◆ **How to complete this task**: Nothing but the lines from the one containing "551 59 38375" through the end of the data should be output, each reproduced exactly.

◆ **Available records**:
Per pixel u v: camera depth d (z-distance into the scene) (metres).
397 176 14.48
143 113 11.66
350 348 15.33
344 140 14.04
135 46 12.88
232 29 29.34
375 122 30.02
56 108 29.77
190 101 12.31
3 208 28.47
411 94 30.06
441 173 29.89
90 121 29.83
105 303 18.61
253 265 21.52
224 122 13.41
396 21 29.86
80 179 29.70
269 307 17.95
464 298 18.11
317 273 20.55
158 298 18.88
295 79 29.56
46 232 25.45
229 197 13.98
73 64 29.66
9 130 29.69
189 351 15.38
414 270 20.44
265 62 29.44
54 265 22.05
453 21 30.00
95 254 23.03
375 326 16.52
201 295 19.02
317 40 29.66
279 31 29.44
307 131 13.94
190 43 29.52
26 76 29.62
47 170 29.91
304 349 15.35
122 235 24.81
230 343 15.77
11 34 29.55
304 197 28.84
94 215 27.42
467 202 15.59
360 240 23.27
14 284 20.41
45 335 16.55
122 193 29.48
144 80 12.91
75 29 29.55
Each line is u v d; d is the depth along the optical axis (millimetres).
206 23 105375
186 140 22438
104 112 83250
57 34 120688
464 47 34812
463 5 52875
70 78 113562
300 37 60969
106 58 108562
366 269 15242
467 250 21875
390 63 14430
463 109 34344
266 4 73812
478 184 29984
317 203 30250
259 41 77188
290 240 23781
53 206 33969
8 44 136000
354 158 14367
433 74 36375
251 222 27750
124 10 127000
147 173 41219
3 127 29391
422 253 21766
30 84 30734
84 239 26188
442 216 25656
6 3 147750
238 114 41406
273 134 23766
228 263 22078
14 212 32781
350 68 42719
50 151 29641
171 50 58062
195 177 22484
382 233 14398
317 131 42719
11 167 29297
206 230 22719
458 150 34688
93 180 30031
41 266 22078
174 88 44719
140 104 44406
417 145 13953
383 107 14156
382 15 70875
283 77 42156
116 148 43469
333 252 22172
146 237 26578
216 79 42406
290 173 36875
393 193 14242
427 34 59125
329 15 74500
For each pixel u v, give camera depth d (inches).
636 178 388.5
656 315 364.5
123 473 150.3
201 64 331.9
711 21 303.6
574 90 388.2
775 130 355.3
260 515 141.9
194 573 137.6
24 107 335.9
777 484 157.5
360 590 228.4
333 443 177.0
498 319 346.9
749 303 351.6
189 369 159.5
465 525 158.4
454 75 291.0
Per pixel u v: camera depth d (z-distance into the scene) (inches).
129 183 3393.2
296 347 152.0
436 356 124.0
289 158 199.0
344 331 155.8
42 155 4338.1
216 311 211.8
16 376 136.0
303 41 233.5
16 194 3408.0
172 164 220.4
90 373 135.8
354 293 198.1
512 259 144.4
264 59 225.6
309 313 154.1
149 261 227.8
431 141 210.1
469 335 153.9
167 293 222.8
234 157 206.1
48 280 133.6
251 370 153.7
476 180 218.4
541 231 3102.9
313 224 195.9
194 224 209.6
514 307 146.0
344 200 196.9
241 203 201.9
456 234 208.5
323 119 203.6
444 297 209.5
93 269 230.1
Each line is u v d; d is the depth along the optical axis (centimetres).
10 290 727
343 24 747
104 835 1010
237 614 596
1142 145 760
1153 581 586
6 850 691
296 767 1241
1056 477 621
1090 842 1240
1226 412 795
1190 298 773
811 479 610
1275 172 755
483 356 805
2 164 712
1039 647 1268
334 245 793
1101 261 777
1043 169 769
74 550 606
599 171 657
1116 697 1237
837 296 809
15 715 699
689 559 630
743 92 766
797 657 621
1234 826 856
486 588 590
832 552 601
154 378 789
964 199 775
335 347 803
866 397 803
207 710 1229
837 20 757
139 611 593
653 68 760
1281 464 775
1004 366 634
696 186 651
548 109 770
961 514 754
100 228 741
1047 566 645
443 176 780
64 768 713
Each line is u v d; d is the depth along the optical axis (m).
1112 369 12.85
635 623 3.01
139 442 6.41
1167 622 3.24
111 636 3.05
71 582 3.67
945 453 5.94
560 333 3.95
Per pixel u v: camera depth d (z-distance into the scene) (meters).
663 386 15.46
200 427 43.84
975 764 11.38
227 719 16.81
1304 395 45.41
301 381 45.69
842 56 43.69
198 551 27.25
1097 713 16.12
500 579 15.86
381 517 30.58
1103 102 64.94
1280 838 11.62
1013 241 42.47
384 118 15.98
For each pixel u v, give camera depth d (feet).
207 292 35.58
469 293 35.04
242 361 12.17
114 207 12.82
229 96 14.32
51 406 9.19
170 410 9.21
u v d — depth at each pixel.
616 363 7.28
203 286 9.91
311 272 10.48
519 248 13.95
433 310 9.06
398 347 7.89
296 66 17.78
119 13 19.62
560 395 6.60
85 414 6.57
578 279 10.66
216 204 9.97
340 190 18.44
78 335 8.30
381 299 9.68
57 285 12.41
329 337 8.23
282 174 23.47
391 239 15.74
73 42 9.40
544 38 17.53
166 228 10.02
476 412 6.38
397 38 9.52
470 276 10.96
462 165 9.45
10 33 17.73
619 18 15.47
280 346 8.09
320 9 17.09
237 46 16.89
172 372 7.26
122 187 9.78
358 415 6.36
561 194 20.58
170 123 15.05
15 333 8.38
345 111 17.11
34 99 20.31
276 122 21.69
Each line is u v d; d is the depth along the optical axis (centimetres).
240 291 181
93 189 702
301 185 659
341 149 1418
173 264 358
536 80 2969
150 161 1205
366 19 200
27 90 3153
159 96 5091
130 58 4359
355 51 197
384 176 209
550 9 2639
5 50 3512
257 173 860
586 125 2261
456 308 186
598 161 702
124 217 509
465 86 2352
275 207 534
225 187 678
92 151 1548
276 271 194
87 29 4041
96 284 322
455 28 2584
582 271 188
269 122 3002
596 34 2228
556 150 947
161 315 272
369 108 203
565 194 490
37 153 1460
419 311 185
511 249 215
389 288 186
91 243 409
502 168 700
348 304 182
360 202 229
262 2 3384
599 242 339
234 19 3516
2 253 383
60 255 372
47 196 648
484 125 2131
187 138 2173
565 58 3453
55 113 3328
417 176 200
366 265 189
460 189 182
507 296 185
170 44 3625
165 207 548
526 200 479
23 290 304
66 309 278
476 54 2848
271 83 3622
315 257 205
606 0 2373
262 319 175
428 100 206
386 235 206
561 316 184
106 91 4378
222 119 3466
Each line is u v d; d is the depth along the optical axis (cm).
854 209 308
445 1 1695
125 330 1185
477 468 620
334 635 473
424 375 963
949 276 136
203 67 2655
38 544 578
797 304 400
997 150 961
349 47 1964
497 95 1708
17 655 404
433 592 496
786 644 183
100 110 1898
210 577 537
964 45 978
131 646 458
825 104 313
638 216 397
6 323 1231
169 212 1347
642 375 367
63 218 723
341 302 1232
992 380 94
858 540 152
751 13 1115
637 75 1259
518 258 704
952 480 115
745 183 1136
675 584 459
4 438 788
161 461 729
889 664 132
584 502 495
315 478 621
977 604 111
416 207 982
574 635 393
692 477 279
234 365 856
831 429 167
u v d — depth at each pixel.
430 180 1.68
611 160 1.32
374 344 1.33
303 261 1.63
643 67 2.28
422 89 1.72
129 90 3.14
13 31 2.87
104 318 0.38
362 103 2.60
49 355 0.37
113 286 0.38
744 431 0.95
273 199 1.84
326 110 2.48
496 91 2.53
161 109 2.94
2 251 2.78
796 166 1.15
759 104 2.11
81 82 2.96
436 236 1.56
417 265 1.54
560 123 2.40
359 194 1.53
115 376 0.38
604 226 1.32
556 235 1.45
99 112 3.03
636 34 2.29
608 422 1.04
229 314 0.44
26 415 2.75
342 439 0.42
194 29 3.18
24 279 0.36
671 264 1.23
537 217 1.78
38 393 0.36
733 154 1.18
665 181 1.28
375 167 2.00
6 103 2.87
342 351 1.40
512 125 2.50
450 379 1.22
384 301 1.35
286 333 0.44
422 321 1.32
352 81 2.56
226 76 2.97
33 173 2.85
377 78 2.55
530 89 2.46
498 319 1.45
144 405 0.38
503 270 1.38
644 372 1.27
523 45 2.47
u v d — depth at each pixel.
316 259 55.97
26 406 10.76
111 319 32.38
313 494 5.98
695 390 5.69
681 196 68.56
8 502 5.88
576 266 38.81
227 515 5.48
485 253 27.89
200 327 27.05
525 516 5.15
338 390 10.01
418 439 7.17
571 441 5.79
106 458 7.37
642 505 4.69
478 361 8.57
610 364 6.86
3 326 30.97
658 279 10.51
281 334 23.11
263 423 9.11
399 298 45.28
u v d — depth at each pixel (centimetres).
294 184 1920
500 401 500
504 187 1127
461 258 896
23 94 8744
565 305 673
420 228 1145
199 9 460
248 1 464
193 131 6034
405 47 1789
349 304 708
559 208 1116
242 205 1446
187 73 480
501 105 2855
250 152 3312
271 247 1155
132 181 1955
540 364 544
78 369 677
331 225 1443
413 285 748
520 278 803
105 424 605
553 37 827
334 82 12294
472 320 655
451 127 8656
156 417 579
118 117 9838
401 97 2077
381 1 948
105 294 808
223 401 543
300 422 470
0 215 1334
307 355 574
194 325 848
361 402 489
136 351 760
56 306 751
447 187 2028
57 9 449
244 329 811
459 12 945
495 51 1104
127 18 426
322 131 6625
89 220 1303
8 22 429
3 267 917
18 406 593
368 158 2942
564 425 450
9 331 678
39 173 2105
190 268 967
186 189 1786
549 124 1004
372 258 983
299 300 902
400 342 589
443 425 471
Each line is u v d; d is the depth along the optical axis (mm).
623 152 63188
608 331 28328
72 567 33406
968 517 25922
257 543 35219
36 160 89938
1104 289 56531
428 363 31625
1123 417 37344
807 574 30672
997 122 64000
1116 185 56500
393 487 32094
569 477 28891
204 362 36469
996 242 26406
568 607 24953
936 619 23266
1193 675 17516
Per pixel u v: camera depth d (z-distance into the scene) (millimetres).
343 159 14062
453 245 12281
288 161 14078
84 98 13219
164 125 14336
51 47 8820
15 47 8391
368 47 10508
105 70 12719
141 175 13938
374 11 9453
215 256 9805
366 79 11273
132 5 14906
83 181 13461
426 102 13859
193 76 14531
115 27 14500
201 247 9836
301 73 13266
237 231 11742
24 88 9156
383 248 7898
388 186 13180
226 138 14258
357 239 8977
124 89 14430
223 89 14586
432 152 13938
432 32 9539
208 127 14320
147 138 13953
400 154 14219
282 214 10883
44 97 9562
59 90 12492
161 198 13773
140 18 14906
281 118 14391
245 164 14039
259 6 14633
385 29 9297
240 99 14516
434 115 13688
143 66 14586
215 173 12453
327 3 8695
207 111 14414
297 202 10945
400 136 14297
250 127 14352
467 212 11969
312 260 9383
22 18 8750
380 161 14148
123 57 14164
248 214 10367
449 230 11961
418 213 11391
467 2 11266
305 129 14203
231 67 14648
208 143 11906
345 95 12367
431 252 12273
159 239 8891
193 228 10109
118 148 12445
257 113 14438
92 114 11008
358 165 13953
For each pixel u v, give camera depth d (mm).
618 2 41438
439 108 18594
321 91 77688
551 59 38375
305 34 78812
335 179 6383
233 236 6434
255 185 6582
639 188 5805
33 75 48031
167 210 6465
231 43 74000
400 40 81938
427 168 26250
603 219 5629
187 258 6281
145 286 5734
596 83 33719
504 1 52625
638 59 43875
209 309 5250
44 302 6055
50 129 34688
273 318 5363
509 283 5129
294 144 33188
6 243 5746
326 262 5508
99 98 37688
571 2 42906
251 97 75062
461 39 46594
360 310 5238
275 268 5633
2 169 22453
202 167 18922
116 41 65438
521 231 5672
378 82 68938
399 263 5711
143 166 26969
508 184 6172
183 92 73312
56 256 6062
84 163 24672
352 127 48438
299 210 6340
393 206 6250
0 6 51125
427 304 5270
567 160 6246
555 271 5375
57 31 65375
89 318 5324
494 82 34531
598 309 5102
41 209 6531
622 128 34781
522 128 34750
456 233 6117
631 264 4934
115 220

◆ **Task result**:
551 59 38375
305 34 78812
335 179 6383
233 236 6434
255 185 6582
639 188 5805
33 75 48031
167 210 6465
231 43 74000
400 40 81938
427 168 26250
603 219 5629
187 258 6281
145 286 5734
596 83 33719
504 1 52625
638 59 43875
209 309 5250
44 302 6055
50 129 34688
273 318 5363
509 283 5129
294 144 33188
6 243 5746
326 262 5508
99 98 37688
571 2 42906
251 97 75062
461 39 46594
360 310 5238
275 268 5633
2 169 22453
202 167 18922
116 41 65438
521 231 5672
378 82 68938
399 263 5711
143 166 26969
508 184 6172
183 92 73312
56 256 6062
84 163 24672
352 127 48438
299 210 6340
393 206 6250
0 6 51125
427 304 5270
567 160 6246
555 271 5375
57 31 65375
89 318 5324
494 82 34531
598 309 5102
41 209 6531
622 128 34781
522 128 34750
456 233 6117
631 264 4934
115 220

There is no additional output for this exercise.